Miguel didn’t have a sense of space or time the way I did; he also didn’t see it as an issue.  When in Rome do as the Romans, and I found myself caring much less about the details and much more about the moment.  In his native Mayan language there did not exist the conditional tense, that is:
should have, would have, could have, etc.  In his language they speak in the present.  That was probably one of the most rewarding things about being around him.  He was always present and in the moment.  When he listened, he really listened and when he spoke, he used his words wisely.
It wasn’t all easy lessons like with Miguel.  I spent time in Veracruz shortly thereafter and really wanted to drink a beer after having abstained from alcohol for more than one month.  I walked into a bar by myself to drink a beer and write in my journal.  I was not left alone and saw the harsh reality of being a woman in a country that has a very different sense of what women should and shouldn’t do.  
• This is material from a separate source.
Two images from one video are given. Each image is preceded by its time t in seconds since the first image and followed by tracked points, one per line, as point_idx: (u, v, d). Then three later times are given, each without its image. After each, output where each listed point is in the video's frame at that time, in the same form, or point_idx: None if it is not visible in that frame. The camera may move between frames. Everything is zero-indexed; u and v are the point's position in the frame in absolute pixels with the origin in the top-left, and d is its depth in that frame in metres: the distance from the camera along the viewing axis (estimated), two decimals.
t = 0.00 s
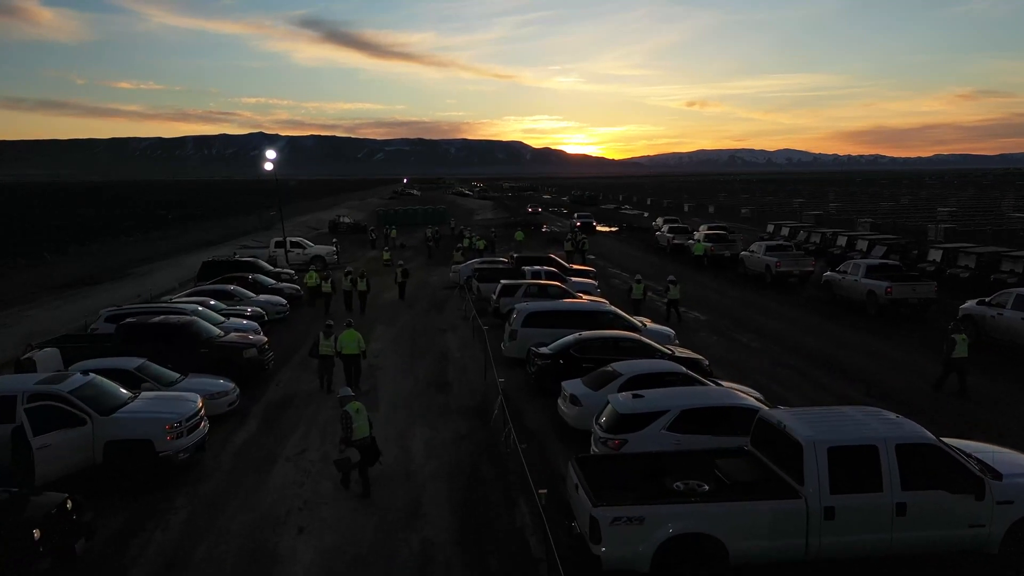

The men looked at me as though I was half crazy and spoke to me as though I was for sale.  I felt angry, not so much at them, but at this culture that seemed so unfair to women and allowed men to do as they pleased on the basis of their sex.  I felt the frustration of an outsider who wanted to turn their culture upside down and show them mine because of a sense of superiority and enlightenment.  I grounded myself and reminded myself that I chose to be there to listen and learn and not to conquer their beliefs.  I reminded myself that it wasn’t my job to do so and furthermore, I knew I wasn’t going to win that battle so I finished my beer and went for a walk instead.